Sir Roger Casement was unusual in that he had been convicted of treason, having tried to get the Germans to send arms and equipment to Ireland to start the Easter Uprising in 1916. He was hanged at Pentonville Prison on the 3rd August 1916.
Herbert Rowse Armstrong was hanged on the 31st May 1922 at Gloucester prison for the murder, by arsenic poisoning of his wife. There is some doubt now over Armstrong’s guilt and new evidence has been unearthed by another present day solicitor, who acquired Armstrong’s practice in ‘Hay on Wye’ and works in his old office and even bought his house.
On the 9th day January 1923, Ellis had the worst job of his career when, assisted by Robert Baxter, he hanged Edith Jessie Thompson at Holloway for her part in the murder of her husband, Percy, who was stabbed to death by Frederick Bywaters. She had to be carried to the gallows and it was reported that her underwear was covered in blood after the hanging… After this all women were made to wear canvas underpants.
Ellis and Baxter also hanged Susan Newell at Duke Street prison in Glasgow on the 10th October 1923. Thirty year old Newell had strangled newspaper boy, John Johnson, who would not give her an evening newspaper without the money.

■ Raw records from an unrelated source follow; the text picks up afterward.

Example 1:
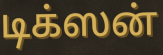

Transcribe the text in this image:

டிக்ஸன்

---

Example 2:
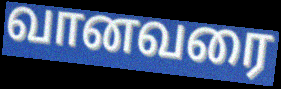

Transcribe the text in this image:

வானவரை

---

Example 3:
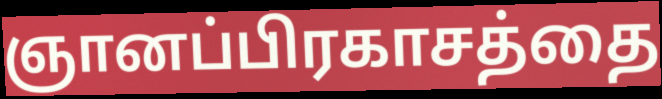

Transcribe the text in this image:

ஞானப்பிரகாசத்தை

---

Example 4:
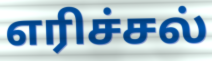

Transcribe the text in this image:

எரிச்சல்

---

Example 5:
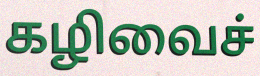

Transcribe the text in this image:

She was the first woman to hang in Scotland for over 50 years and when on the gallows refused the traditional white hood. John Ellis carried out his final execution on the 28th December 1923, when he hanged John Eastwood at Armley prison, Leeds, for the murder of his wife. In March of 1924, he tendered his resignation due to poor health, having by then executed a total of 203 people. Before his suicide on the 20th September 1932, Ellis wrote his memoirs in a book called ‘Diary of a Hangman’ which has recently been reprinted.